━━━━━ Source passage ━━━━━
There are three fundamental algorithms: reduce, scan and histogram.
A reduction in CUDA is a parallel algorithm often used to sum, multiply, or combine elements of an array to produce a single result (e.g., finding the sum of an array). It involves operations where threads cooperate to perform partial computations, typically using shared memory to aggregate results efficiently.
Reduction typically uses an iterative approach within CUDA kernels where operations are done in stages, with each stage reducing the data set size until one result is produced.
Serial reduction compared to parallel reduction you can see the efficiency of parallel reduction, the steps is log(n), massively reduced the steps needed.
━━━━━ Material ━━━━━
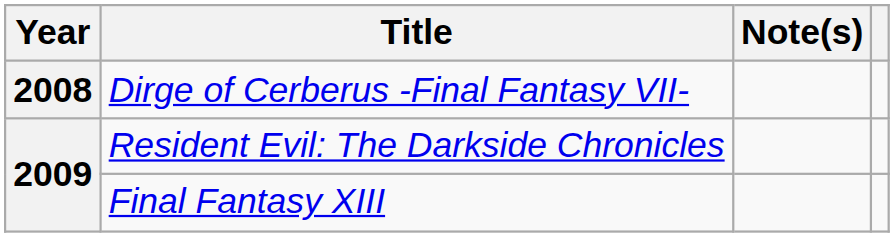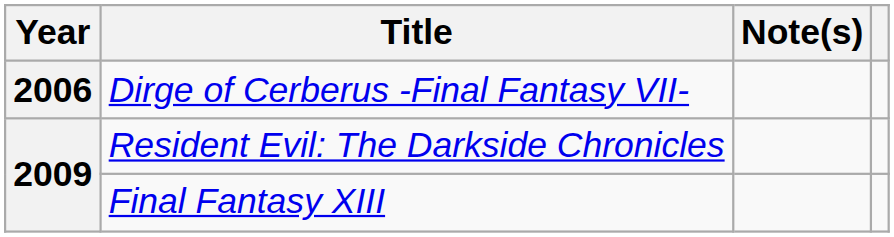Dirge of Cerberus -Final Fantasy VII- | Year: 2008 -> 2006
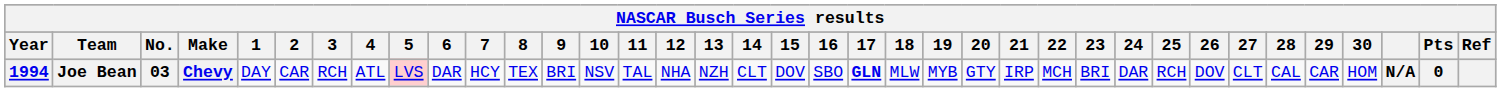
━━━━━
### Directives
1) Answer these questions from the passage on CUDA reduction above, one line each:
(a) Which three fundamental algorithms does it name?
(b) What kind of memory do threads typically use to aggregate results?
(c) What happens to the size of the data set at each stage of the iterative approach?
2) Carry on the passage on CUDA reduction from its final sentence.

### Answers by task
1)
(a) Reduce, scan and histogram.
(b) Shared memory.
(c) Each stage reduces it until one result is produced.

2)
for example, write simple codes on serial reduction, first declare it’s a cuda on kernal
__global__ void global_reduce_kernel(float * d_out, float * d_in)
Then thread identification
int myId = threadIdx.x + blockDim.x * blockIdx.x; // Global thread ID
int tid = threadIdx.x; // Local thread ID within block
then reduction loop
for (unsigned int s = blockDim.x / 2; s > 0; s >>= 1)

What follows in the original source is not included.